YOUR GOAL:
Pictures are to be left out. Return exactly the lines below from the one with "Quick vegan stir-fry cooking in a skillet" up to and including the one with "Both types of".

INPUT DATA:
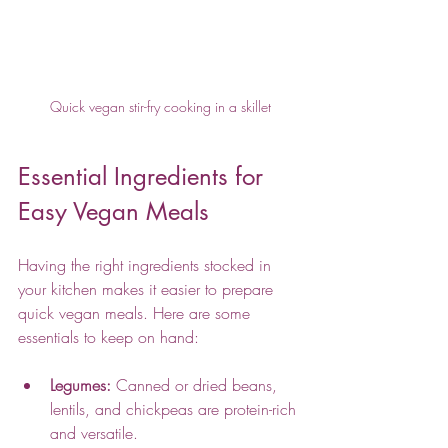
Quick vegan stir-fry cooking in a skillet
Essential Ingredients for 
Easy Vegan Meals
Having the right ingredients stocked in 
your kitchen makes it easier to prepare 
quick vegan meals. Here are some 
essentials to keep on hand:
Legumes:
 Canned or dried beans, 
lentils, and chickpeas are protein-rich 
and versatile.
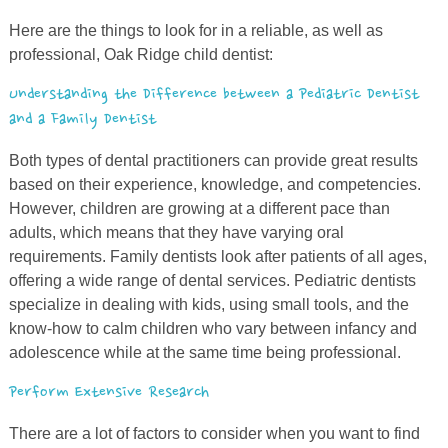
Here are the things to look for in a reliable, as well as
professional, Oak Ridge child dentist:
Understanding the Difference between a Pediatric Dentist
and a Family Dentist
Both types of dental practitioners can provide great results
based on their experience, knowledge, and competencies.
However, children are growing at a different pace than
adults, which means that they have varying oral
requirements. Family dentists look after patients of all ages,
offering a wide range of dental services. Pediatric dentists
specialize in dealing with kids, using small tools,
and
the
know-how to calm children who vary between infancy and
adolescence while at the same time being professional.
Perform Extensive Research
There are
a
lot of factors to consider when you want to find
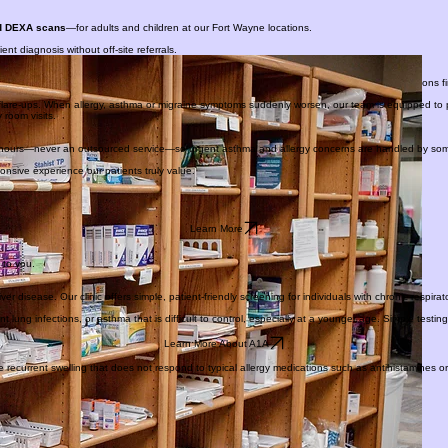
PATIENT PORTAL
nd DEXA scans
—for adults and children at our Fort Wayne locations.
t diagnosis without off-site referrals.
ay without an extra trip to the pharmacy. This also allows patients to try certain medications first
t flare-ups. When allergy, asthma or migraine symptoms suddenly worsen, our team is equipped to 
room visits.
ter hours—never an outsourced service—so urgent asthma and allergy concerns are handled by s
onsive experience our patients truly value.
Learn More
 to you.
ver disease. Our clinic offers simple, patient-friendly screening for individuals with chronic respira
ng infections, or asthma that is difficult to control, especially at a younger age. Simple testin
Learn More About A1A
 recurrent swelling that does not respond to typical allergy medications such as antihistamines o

--

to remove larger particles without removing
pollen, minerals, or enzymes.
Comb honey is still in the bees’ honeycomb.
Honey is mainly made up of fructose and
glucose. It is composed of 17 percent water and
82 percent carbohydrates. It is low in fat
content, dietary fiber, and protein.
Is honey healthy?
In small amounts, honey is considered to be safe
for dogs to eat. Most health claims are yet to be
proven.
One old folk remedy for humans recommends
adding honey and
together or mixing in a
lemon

RESPONSE TO THIS TASK:
Quick vegan stir-fry cooking in a skillet
Essential Ingredients for 
Easy Vegan Meals
Having the right ingredients stocked in 
your kitchen makes it easier to prepare 
quick vegan meals. Here are some 
essentials to keep on hand:
Legumes:
 Canned or dried beans, 
lentils, and chickpeas are protein-rich 
and versatile.
Here are the things to look for in a reliable, as well as
professional, Oak Ridge child dentist:
Understanding the Difference between a Pediatric Dentist
and a Family Dentist
Both types of dental practitioners can provide great results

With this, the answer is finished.